_What to do_
Pull out every line below that contains the word "Technology".

(Exercise input Opens)

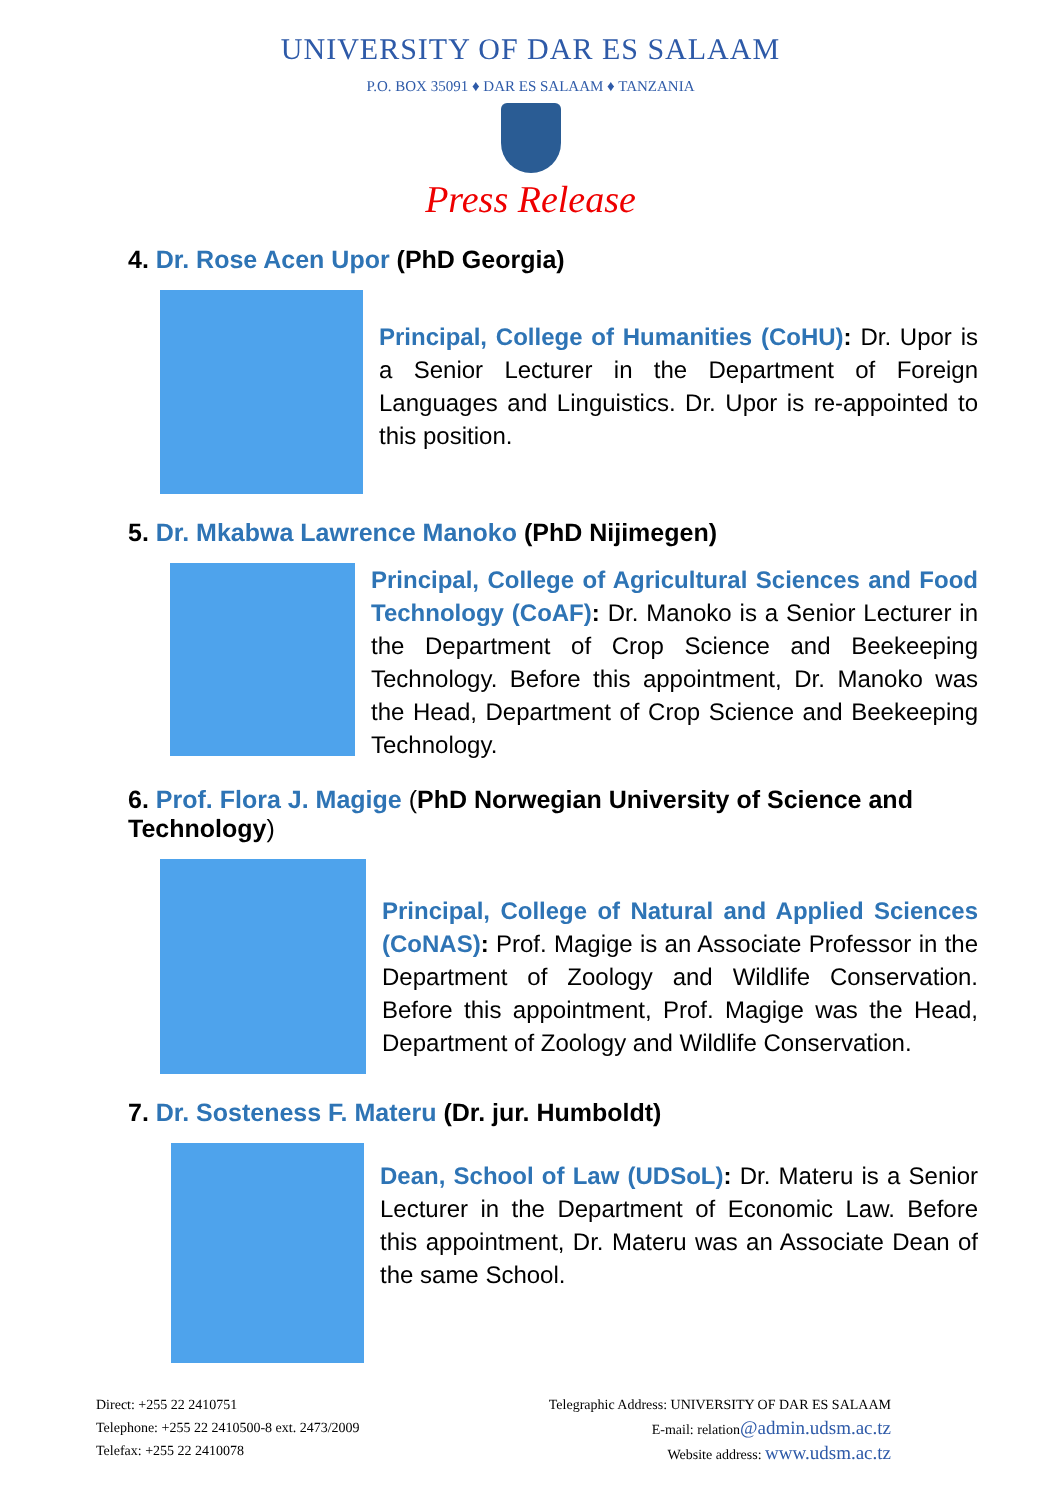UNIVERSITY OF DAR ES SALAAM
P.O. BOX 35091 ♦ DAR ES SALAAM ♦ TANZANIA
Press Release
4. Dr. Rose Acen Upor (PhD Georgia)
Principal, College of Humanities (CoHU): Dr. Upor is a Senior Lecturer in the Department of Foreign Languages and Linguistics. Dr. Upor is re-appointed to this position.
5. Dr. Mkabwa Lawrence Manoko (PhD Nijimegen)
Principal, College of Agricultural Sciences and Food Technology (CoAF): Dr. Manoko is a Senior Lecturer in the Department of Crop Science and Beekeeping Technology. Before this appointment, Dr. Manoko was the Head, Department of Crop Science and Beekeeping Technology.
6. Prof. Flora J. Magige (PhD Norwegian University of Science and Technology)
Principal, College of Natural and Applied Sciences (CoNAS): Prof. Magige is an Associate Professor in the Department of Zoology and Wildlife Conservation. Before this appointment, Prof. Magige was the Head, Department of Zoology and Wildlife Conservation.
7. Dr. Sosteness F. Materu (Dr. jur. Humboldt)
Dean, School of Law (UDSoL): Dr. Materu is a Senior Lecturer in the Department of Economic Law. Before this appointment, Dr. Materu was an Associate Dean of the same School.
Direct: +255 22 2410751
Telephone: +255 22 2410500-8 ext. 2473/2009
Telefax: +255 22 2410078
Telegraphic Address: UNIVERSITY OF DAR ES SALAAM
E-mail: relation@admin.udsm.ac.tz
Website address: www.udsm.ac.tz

(Exercise input Closes)

_Response below_
Principal, College of Agricultural Sciences and Food Technology (CoAF): Dr. Manoko is a Senior Lecturer in the Department of Crop Science and Beekeeping Technology. Before this appointment, Dr. Manoko was the Head, Department of Crop Science and Beekeeping Technology.
6. Prof. Flora J. Magige (PhD Norwegian University of Science and Technology)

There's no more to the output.